À l’inverse, Ed Sheeran, par son parcours inhabituel et sa ténacité, est capable de proposer un son et un style qui lui sont propres, tout en jouant des codes et des normes de la musique populaire. En effet, on réfère souvent à la musique d’Ed Sheeran comme à une musique douce, tendre et mélodieuse mais mon rôle est ici de prouver par l’analyse de quelques exemples qu’il offre plus que des ballades romantiques un peu candides et simplettes, et que le type de chansons pour lequel il est connu n’est pas très représentatif de sa musique.
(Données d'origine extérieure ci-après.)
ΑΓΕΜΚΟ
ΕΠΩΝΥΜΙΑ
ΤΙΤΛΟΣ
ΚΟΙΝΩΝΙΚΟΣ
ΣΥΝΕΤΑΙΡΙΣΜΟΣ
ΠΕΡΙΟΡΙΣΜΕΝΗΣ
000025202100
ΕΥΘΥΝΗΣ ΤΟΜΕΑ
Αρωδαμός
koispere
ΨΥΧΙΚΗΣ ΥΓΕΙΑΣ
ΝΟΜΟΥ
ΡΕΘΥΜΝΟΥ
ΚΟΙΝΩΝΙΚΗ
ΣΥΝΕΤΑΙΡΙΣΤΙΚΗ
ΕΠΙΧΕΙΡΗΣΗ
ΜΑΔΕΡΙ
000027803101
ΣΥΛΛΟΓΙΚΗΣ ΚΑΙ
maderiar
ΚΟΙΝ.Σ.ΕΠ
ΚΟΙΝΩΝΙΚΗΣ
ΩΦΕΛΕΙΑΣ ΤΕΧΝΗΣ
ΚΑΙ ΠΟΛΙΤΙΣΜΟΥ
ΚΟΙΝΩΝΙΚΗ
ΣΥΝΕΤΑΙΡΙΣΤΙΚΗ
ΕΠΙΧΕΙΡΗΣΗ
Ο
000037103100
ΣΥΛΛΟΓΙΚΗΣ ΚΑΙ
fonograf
L’avis du public : Ed Sheeran rassemble… ou presque
Un artiste populaire pour sa musique « pop » :
Ed Sheeran s’affirme comme un chanteur de « musique populaire » tout en mettant en avant sa richesse musicale et son étrangeté. Il répète d’ailleurs souvent : « I was a very, very weird child » (« Enfant, j’étais vraiment très étrange[2] »). Il est connu pour des titres tels que « Thinking Out Loud », « Photograph » et « Castle On The Hill », tous abordables et accompagnés d’une partie de guitare relativement simple au premier abord, et dans lesquels il aborde, comme la plupart des artistes dits « pop », des sujets universels mais rebattus comme l’amour et l’amitié.
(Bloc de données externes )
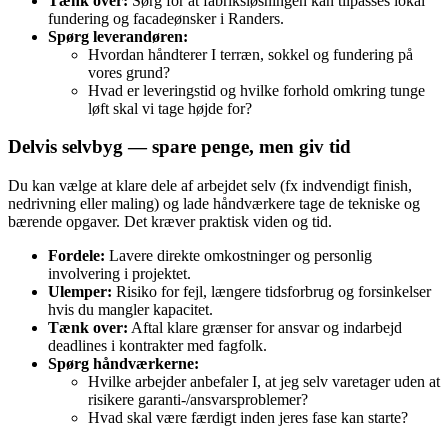
Tænk over:
Sørg for at fabriksløsningen kan tilpasses lokal
fundering og facadeønsker i Randers.
Spørg leverandøren:
Hvordan håndterer I terræn, sokkel og fundering på
vores grund?
Hvad er leveringstid og hvilke forhold omkring tunge
løft skal vi tage højde for?
Delvis selvbyg — spare penge, men giv tid
Du kan vælge at klare dele af arbejdet selv (fx indvendigt finish,
nedrivning eller maling) og lade håndværkere tage de tekniske og
bærende opgaver. Det kræver praktisk viden og tid.
Fordele:
Lavere direkte omkostninger og personlig
involvering i projektet.
Ulemper:
Risiko for fejl, længere tidsforbrug og forsinkelser
hvis du mangler kapacitet.
Tænk over:
Aftal klare grænser for ansvar og indarbejd
deadlines i kontrakter med fagfolk.
Spørg håndværkerne:
Hvilke arbejder anbefaler I, at jeg selv varetager uden at
risikere garanti-/ansvarsproblemer?
Hvad skal være færdigt inden jeres fase kan starte?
Par exemple, « Thinking Out Loud », très populaire lors de mariages pour son caractère doux et chaleureux, est, autant dans les paroles que dans son instrumentation, mais aussi pour la chorégraphie qu’effectue le chanteur dans le clip, imprégnée de la poésie du britannique. La musique offre à l’auditeur un sentiment agréable et familier grâce à sa structure rondo portée par des couplets et refrains reprenant la même ligne de basse et les mêmes accords de guitare électrique, accompagnés d’une partie de piano qui s’apparente à une ligne seule, chantante.
Cependant, c’est par sa capacité à remplir le vide grâce à différents compléments (chœurs, solo de guitare électrique en gage de pont, partie vocale du refrain plus criée que chantée) et sa voix très reconnaissable (dans sa qualité comme dans sa technique, entre tessiture et utilisation de chant et cris) qu’Ed Sheeran réussit à faire de cette chanson basique un produit fini qui fonctionne commercialement, sur les ondes radios et en concert. Néanmoins, cette chanson est difficilement la plus aboutie, si l’on évoque la simplicité de l’instrumentation, de l’écriture et du style, en comparaison à d’autres de ses productions bien plus élaborées et intelligemment construites.
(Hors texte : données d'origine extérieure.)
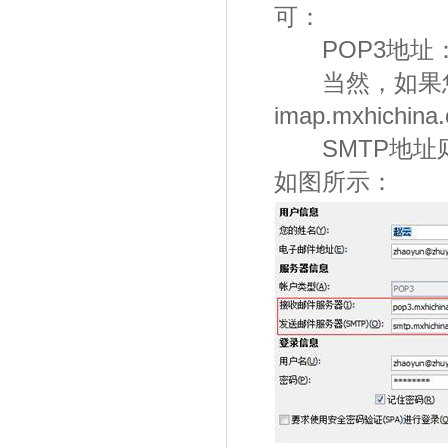
可：
POP3地址：pop
当然，如果您使
imap.mxhichina
SMTP地址则为：s
如图所示：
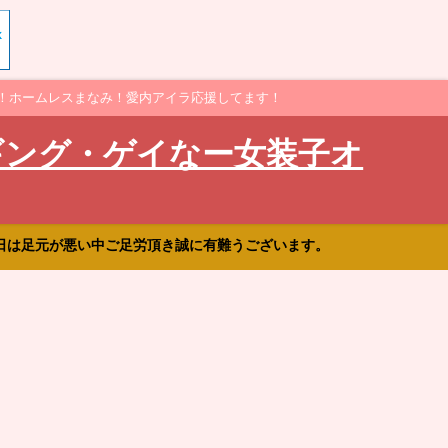
！ホームレスまなみ！愛内アイラ応援してます！
ギング・ゲイなー女装子オ
日は足元が悪い中ご足労頂き誠に有難うございます。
Mais un artiste qui divise… à tort ou à raison ?
Comme c’est le cas pour bien d’autres artistes de musique « pop », il est courant pour les artistes de recevoir des messages de haine ou des commentaires désobligeants sur les réseaux sociaux. Comme le plus souvent sur la plateforme YouTube, les commentaires que les utilisateurs postent sont négatifs et Ed Sheeran n’échappe pas à la règle. On peut par exemple lire sous une vidéo présente sur la plateforme YouTube :
« Very naive comment. Ed only writes pop music, and love songs. It’s a rarity you hear anything else. James does it all. Rock, metal, indie, rap, hip-hop.r&b, fight music, acoustic, soul and more. Not to mention his voice is 10 times more powerfully and emotive. The ability to convey emotion isn’t just atalent, it’s a gift. He’s way more credible too, Ed’s music is for little girls. You obviously need to do your homework ».
Ou
« Too old to listen to Ed Sheeran’s corny music and soft girly voice lol ».
Certaines personnes ne voient en Ed Sheeran qu’un « chanteur pop », seulement capable d’écrire des chansons d’amour empreintes de naïveté et à destination d’un public jeune, voire très jeune. Si quelques-unes des chansons de l’artiste britannique pourraient correspondre à cette description, force est de constater que son large répertoire lui permet, à force de travail, d’attirer un public large et varié.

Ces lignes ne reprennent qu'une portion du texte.